Without much need to set up the judges, the comics got top-billing tonight, save once again for some amazing Andy Kindler zingers. Many of you brought up last week how the show seems to be casting even more established comedians, and tonight made that point even more blatant. Mike DeStefano, complete with mafia-like set-up clip, made it on, even though he's been headlining The Improv clubs all over the country. Alycia Cooper, Kurt Metzger, Tommy Johnagin…I know they're not, say, Aziz Ansari, but most of the guys and gals have respectable comedy careers already, right? Remember in season one when Jim Norton was deemed "too established" and was kicked off? I've completely lost the sense those earlier audition episode held, that I was witnessing something totally new and undiscovered, and that now was the time to cast my vote for the dark horse contender. It took Craig Robinson pointing out the forthcoming audience voting to jog my memory that such a thing even will occur.

A part of me is thankful for the change, which came about gradually over the last few seasons. The only thing worse than bad stand-up comedy is mediocre stand-up comedy. At it's best, stand-up is the illusion that you're having a casual conversation with an extremely witty and smart person, and mediocre stand-up is the equivalent of getting stuck talking to someone's friend's coworker when you show up to a house party really early. That guy who covered the microphone with his mouth to do his ventriloquist act? I died, because it was so miserable and desperate. But the rest of the dummy acts, with their subpar jokes and lackluster delivery—it's all very hard to stand. Obviously I'd bet 99 percent of the comics who audition are in that category, so that's all we see. (Except when they all declare themselves the last comic standing while in line.) It's difficult enough to set yourself apart from your competitors and express a distinct point of view in just a few minutes, let alone in a high-pressure televised audition setting. I'm just saying, well, Last Comic Standing could stand to scale back it's reality show-ness—which focuses almost exclusively on the suspenseful aspects—and just let the comics do their thing.
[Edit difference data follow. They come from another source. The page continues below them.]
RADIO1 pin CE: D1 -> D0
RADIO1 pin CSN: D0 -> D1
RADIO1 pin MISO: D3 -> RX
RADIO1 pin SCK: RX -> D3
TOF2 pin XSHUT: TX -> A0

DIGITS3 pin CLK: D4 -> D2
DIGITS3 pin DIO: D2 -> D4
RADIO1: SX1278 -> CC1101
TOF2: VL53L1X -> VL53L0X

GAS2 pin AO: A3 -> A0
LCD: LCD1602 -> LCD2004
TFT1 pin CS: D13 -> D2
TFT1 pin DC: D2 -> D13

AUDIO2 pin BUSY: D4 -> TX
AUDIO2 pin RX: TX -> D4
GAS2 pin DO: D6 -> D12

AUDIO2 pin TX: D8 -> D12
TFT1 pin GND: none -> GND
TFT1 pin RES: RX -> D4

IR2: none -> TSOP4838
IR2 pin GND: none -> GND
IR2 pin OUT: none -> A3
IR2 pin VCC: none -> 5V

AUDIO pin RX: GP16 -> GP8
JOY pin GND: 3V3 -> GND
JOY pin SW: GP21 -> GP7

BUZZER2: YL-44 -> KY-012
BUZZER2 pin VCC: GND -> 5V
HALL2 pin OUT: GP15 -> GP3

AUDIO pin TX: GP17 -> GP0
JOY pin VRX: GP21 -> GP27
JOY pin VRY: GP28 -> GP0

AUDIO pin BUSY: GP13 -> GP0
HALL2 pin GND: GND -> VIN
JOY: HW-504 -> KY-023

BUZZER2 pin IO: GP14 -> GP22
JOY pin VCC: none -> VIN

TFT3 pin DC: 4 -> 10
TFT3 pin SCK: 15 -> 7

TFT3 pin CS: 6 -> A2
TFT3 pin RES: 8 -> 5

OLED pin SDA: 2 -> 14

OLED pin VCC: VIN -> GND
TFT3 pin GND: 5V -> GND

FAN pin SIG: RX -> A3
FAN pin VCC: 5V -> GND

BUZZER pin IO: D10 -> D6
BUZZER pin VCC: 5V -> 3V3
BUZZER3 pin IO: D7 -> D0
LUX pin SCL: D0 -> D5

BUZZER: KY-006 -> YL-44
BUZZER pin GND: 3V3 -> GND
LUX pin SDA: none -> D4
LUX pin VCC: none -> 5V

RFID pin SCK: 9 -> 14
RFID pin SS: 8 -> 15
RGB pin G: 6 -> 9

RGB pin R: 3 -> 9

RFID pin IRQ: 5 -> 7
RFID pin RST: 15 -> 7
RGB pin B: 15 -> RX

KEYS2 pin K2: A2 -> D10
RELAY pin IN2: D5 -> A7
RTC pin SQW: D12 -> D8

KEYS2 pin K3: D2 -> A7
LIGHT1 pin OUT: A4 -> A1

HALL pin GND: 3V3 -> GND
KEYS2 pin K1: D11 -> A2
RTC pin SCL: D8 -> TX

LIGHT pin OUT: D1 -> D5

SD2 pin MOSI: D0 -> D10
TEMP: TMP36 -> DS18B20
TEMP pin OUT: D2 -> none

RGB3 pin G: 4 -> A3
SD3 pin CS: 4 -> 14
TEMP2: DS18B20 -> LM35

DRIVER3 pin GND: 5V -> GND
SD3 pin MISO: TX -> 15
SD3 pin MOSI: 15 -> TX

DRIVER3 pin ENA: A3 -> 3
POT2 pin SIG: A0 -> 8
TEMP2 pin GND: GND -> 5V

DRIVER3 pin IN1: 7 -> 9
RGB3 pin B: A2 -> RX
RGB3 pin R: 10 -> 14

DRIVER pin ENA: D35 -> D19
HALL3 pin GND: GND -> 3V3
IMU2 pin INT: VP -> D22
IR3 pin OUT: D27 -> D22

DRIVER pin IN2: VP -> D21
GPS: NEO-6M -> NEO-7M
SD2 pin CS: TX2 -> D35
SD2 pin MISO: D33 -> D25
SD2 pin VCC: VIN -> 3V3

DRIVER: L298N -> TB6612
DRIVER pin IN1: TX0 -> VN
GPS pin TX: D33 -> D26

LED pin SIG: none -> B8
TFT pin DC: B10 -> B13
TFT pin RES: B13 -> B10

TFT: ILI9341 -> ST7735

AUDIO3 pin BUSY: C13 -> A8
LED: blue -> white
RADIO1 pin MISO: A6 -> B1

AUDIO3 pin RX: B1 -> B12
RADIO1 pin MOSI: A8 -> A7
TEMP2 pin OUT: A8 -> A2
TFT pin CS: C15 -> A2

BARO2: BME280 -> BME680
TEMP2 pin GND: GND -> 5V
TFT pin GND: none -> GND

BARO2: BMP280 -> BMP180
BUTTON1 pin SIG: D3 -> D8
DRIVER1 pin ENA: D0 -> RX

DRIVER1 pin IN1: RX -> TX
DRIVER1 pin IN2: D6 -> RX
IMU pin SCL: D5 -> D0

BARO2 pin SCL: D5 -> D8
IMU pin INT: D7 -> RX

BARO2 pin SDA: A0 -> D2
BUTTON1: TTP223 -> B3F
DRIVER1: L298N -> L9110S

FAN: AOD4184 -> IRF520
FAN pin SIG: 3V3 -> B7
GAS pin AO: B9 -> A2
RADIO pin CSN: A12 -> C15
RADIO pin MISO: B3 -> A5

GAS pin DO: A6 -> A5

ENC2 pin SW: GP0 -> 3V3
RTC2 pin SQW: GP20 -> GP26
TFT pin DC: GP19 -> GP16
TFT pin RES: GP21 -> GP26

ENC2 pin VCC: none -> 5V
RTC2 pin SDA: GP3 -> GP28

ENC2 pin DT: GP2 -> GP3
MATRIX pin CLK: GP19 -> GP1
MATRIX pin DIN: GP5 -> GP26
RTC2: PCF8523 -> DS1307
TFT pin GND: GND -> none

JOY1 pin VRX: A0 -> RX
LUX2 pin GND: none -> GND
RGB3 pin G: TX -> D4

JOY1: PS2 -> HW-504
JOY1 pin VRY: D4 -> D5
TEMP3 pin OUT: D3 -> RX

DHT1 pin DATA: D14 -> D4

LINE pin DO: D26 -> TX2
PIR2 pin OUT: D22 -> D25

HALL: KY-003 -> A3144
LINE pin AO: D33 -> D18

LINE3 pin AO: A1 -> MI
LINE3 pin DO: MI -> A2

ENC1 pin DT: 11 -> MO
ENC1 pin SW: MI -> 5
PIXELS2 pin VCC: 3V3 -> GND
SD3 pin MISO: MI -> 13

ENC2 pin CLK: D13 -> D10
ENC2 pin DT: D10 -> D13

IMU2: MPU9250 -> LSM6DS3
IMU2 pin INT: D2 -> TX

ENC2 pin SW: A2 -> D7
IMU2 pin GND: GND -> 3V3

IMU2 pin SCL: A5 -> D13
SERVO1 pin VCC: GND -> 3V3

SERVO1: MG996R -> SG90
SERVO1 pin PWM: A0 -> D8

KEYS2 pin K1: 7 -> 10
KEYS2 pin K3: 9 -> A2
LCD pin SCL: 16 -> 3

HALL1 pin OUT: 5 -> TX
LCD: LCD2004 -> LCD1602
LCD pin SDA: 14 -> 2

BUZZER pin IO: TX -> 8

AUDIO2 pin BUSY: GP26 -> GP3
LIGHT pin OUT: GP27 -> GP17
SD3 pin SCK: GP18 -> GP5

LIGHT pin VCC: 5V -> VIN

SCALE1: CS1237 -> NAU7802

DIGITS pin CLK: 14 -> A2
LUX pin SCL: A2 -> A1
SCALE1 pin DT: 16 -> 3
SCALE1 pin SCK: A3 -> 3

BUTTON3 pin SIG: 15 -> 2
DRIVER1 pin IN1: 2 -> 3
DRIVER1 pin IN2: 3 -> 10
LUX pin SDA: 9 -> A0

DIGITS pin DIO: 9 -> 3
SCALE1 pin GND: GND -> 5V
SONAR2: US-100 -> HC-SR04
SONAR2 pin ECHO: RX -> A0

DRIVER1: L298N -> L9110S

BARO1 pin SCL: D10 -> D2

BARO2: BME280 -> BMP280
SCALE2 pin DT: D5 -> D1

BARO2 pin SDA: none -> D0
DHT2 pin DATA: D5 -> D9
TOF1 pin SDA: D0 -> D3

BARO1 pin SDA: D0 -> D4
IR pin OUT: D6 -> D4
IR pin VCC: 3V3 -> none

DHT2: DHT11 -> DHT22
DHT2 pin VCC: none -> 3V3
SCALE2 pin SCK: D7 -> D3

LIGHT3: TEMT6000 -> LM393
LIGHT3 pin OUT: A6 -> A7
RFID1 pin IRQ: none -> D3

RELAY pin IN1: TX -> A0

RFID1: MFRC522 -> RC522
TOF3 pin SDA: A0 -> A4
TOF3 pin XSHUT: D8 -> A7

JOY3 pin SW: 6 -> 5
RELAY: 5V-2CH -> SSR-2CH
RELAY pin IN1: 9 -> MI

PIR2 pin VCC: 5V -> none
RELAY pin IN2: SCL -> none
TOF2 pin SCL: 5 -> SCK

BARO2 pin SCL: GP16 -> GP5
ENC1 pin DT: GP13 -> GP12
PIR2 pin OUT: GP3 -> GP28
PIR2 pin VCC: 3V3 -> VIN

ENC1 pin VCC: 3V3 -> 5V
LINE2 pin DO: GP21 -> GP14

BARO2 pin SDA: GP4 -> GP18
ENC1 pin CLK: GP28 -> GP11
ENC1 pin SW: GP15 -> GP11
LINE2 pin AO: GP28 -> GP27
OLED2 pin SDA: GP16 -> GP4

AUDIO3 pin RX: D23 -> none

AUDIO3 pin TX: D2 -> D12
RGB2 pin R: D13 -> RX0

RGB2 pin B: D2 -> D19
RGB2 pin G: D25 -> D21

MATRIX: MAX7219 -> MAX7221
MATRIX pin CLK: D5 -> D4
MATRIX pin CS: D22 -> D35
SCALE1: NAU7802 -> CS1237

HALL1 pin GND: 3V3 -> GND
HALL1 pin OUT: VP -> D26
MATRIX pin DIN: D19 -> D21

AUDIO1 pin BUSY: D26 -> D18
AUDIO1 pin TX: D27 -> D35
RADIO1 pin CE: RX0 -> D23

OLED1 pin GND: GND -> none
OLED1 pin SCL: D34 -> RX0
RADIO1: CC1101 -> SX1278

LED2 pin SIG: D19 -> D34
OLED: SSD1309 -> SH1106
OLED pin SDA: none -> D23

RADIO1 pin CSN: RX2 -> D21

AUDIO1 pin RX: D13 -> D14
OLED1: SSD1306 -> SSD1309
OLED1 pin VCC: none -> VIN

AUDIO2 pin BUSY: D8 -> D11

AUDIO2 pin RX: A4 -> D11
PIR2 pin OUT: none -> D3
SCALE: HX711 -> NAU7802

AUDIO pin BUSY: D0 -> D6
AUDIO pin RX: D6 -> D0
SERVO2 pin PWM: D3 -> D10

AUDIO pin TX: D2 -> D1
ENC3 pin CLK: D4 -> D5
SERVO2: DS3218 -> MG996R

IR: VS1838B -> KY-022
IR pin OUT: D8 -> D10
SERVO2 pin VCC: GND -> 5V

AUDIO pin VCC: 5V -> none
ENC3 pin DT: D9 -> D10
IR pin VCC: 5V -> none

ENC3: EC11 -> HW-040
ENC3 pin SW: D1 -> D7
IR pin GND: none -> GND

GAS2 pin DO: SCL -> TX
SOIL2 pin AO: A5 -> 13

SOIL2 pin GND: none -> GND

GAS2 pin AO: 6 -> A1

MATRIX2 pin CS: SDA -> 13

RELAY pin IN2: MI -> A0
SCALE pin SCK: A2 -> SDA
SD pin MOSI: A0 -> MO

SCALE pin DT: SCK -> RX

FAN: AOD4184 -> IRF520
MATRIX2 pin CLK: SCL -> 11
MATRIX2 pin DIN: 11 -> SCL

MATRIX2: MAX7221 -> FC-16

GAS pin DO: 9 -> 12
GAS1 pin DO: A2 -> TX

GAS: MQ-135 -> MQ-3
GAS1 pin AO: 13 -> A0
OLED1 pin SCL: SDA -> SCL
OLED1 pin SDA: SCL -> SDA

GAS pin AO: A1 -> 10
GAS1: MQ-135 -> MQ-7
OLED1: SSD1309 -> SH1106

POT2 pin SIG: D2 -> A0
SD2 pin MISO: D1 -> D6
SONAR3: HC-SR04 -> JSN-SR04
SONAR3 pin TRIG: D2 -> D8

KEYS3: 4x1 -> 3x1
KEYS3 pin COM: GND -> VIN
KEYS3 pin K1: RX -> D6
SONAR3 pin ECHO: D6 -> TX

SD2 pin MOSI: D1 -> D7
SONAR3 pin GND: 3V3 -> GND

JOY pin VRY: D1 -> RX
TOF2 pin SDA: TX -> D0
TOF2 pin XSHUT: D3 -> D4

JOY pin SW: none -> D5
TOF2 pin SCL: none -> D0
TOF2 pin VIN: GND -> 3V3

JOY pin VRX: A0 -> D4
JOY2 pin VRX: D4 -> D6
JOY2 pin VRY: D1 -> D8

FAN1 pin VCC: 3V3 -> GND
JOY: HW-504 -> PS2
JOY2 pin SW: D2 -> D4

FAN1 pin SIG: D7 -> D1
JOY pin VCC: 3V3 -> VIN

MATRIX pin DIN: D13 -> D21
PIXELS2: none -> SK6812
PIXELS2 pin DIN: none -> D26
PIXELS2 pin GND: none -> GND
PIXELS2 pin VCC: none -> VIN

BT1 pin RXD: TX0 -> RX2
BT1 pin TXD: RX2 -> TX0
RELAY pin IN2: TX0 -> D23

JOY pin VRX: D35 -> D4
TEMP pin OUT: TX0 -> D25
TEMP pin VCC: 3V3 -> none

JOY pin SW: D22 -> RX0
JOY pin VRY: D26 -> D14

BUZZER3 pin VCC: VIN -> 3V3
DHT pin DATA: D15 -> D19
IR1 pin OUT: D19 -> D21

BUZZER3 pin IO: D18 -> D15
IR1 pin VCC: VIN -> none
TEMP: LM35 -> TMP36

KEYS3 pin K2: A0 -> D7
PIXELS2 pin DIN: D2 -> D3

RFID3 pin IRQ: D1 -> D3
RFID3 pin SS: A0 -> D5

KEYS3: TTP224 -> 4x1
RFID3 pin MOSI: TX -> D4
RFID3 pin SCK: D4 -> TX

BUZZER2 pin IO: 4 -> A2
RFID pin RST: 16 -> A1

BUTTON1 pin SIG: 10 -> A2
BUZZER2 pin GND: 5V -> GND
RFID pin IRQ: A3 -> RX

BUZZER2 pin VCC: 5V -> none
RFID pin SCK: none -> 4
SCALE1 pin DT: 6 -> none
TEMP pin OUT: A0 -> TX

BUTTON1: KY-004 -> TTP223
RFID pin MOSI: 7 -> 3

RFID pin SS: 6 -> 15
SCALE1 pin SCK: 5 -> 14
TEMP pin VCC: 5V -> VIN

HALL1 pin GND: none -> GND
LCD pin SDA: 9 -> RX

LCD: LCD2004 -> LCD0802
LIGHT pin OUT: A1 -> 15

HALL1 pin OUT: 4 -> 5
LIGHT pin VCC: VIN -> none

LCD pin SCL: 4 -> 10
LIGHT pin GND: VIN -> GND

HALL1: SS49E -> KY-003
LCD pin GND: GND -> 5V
Once again, the stuff that worked, did so effortlessly. I'm already putting my money on Kurt Metzger, who opted smartly to stick to extended singularly focused bits—first a takedown of those "Cash 4 Gold" TV ads, and next the surreal event of finding out about Michael Jackson's death on the day of his own father's funeral. I could have done without Alycia Cooper (too obvious), but thought Jamie Lee's material twisted and turned nicely—like her little aside about how her cat-caller had really weird posture. And Tommy Johnagin had me at "The comedy starts…now."

Let's keep this train a'rollin, shall we?

Stray observations:

  • I'll be covering this show from here on out, so…yeah! (I mean, what else are you going to watch?)
  • Oh, the naked guy: So forgettable a gag.